▶ [To be done]: Rewrite each of the items below with "Answer as" changed to "Give it as" wherever it occurs. Keep all other text the same.

▶ [Data excerpts]:

* Begin *

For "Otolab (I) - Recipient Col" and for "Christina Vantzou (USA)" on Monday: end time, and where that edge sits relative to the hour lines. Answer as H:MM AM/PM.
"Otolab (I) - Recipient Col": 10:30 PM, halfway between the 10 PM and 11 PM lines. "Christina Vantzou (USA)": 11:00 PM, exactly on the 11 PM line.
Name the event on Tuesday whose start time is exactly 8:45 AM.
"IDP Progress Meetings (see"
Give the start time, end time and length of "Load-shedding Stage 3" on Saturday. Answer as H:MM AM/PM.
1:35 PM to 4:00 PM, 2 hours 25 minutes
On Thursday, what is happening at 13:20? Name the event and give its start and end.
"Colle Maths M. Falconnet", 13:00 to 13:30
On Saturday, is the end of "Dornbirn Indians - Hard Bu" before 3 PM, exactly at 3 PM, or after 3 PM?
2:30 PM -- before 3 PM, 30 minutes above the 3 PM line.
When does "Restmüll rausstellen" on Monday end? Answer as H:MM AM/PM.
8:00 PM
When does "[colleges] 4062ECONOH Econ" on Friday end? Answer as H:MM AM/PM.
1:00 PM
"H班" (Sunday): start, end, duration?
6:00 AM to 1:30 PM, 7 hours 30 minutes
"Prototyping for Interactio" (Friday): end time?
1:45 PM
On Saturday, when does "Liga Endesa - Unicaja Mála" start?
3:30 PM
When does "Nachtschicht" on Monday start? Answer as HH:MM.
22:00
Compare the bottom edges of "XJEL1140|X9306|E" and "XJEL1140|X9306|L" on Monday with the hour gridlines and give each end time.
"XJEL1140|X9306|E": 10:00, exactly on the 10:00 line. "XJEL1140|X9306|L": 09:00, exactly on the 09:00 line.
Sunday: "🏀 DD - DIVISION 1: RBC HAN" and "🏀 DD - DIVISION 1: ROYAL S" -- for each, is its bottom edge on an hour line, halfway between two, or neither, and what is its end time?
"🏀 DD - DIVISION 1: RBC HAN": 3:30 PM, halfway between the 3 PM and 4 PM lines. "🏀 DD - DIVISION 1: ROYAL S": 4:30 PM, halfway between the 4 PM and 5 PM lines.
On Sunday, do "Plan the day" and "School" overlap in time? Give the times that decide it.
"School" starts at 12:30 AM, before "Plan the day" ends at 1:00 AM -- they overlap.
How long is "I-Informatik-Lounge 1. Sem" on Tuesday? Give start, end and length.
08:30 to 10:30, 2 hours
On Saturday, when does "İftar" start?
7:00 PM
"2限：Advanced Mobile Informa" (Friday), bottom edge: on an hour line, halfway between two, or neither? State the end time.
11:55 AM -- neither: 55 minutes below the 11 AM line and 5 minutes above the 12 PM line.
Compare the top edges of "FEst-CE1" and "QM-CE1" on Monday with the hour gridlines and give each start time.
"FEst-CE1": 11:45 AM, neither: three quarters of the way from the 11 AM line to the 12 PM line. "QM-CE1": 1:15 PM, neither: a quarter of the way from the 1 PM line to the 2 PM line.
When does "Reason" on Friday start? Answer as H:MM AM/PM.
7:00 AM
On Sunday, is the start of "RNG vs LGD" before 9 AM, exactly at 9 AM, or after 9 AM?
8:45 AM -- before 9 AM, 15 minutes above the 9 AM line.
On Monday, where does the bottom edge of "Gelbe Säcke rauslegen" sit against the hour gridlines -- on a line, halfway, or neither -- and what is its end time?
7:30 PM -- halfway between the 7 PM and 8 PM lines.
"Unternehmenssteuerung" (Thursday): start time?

* End *

▶ [Written answer]:
For "Otolab (I) - Recipient Col" and for "Christina Vantzou (USA)" on Monday: end time, and where that edge sits relative to the hour lines. Give it as H:MM AM/PM.
"Otolab (I) - Recipient Col": 10:30 PM, halfway between the 10 PM and 11 PM lines. "Christina Vantzou (USA)": 11:00 PM, exactly on the 11 PM line.
Name the event on Tuesday whose start time is exactly 8:45 AM.
"IDP Progress Meetings (see"
Give the start time, end time and length of "Load-shedding Stage 3" on Saturday. Give it as H:MM AM/PM.
1:35 PM to 4:00 PM, 2 hours 25 minutes
On Thursday, what is happening at 13:20? Name the event and give its start and end.
"Colle Maths M. Falconnet", 13:00 to 13:30
On Saturday, is the end of "Dornbirn Indians - Hard Bu" before 3 PM, exactly at 3 PM, or after 3 PM?
2:30 PM -- before 3 PM, 30 minutes above the 3 PM line.
When does "Restmüll rausstellen" on Monday end? Give it as H:MM AM/PM.
8:00 PM
When does "[colleges] 4062ECONOH Econ" on Friday end? Give it as H:MM AM/PM.
1:00 PM
"H班" (Sunday): start, end, duration?
6:00 AM to 1:30 PM, 7 hours 30 minutes
"Prototyping for Interactio" (Friday): end time?
1:45 PM
On Saturday, when does "Liga Endesa - Unicaja Mála" start?
3:30 PM
When does "Nachtschicht" on Monday start? Give it as HH:MM.
22:00
Compare the bottom edges of "XJEL1140|X9306|E" and "XJEL1140|X9306|L" on Monday with the hour gridlines and give each end time.
"XJEL1140|X9306|E": 10:00, exactly on the 10:00 line. "XJEL1140|X9306|L": 09:00, exactly on the 09:00 line.
Sunday: "🏀 DD - DIVISION 1: RBC HAN" and "🏀 DD - DIVISION 1: ROYAL S" -- for each, is its bottom edge on an hour line, halfway between two, or neither, and what is its end time?
"🏀 DD - DIVISION 1: RBC HAN": 3:30 PM, halfway between the 3 PM and 4 PM lines. "🏀 DD - DIVISION 1: ROYAL S": 4:30 PM, halfway between the 4 PM and 5 PM lines.
On Sunday, do "Plan the day" and "School" overlap in time? Give the times that decide it.
"School" starts at 12:30 AM, before "Plan the day" ends at 1:00 AM -- they overlap.
How long is "I-Informatik-Lounge 1. Sem" on Tuesday? Give start, end and length.
08:30 to 10:30, 2 hours
On Saturday, when does "İftar" start?
7:00 PM
"2限：Advanced Mobile Informa" (Friday), bottom edge: on an hour line, halfway between two, or neither? State the end time.
11:55 AM -- neither: 55 minutes below the 11 AM line and 5 minutes above the 12 PM line.
Compare the top edges of "FEst-CE1" and "QM-CE1" on Monday with the hour gridlines and give each start time.
"FEst-CE1": 11:45 AM, neither: three quarters of the way from the 11 AM line to the 12 PM line. "QM-CE1": 1:15 PM, neither: a quarter of the way from the 1 PM line to the 2 PM line.
When does "Reason" on Friday start? Give it as H:MM AM/PM.
7:00 AM
On Sunday, is the start of "RNG vs LGD" before 9 AM, exactly at 9 AM, or after 9 AM?
8:45 AM -- before 9 AM, 15 minutes above the 9 AM line.
On Monday, where does the bottom edge of "Gelbe Säcke rauslegen" sit against the hour gridlines -- on a line, halfway, or neither -- and what is its end time?
7:30 PM -- halfway between the 7 PM and 8 PM lines.
"Unternehmenssteuerung" (Thursday): start time?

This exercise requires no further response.